Preparation for the 2 April 2019 Session

Resultado de imagen para university of paris in the middle agesHighlights to help your reading of Pieper's Guide to Thomas Aquinas, IV-VI:
  • St Thomas can't be identified as "Aristotelian" (or "Platonist" or "Augustinian" for that matter). He looked for the truth of relevant matters wherever (and from whomever) he could find it. 
  • For St Thomas what Aristotle has to say is important not because Aristotle says it but inasmuch as it is true. St Thomas engaged with Aristotle's ideas, scrutinised them and made them relevant to philosophy in the Middle Ages and beyond. 
  • He deepened on Aristotle because of the Greek philosopher's attention to concreteness, to the natural world, to things as they are in reality. 
  • The discovery of Aristotle and his perspective coincides with a move in Christian thought away from a certain Augustinian contempt for the (natural) world and in favour of a symbolic interpretation of this world as a symbol of the sacred.
  • This discovery could potentially lead to an extreme view away from the sacred (secularisation) and this was the reason Aristotle was seen with reserve by many.

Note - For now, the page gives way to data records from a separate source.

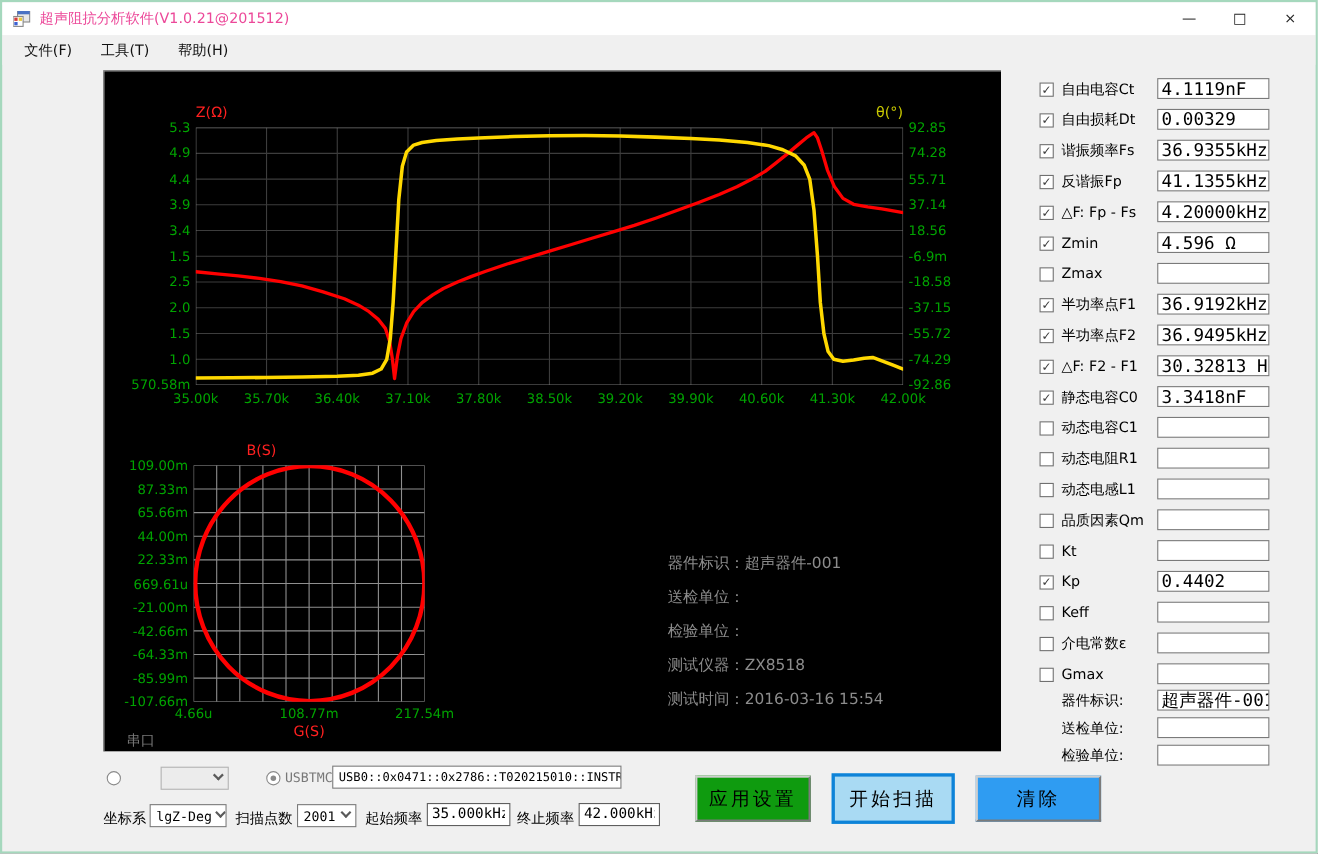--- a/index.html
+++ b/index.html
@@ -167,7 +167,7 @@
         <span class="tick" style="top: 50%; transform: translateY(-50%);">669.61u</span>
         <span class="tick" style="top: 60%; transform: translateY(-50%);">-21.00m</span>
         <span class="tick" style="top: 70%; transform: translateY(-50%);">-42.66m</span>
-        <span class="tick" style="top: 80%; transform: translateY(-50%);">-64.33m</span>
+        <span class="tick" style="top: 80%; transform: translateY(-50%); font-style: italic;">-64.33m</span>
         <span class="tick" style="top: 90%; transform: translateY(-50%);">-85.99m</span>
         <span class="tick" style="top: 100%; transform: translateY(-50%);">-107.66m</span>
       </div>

  • For St Thomas, a believer in Sacred Revelation as the highest expression of objective truth, Aristotle represents however an opportunity to revisit an implicit idea present in Christian thought from the beginning: the appreciation of Creation (including the natural world).  
  • Though several universities flourish in the XIII century, some focus more in Law (eg Bologna) or Maths and Sciences (eg Salerno and Oxford), but one, Paris, focuses on the two disciplines that are universal by nature (about the whole of reality): theology and philosophy. Therefore the University of Paris becomes the most important academy of the Western world. 
  • St Thomas arrives there as a student in 1242. He becomes the equivalent of a lecturer (after obtaining his licentia docendi or "permission to teach") in 1256. Due to the "Mendicant controversy" he is barred from membership to an equivalent of the university's teaching union (the universitas magistrorum) and his students are forbidden to attend his lectures. In the meantime he has just concluded De ente et essentia (the small work we are analysing during these weeks) and is composing other works.
  • The matter is so serious that it is not solved till the Pope himself intervenes in 1257, so that Dominican St Thomas and Franciscan St Bonaventure be allowed to teach. During this time Thomas defends the way of life fostered by the Mendicant orders using the disputatio ("disputation").
  • The disputatio was a disciplined form of debate, based on solid argumentation, but still remaining a dialogue with those holding the opposing view. It was a very common way to learn and teach in medieval universities. The second work of St Thomas we'll analyse this year (De veritate) is written in that format.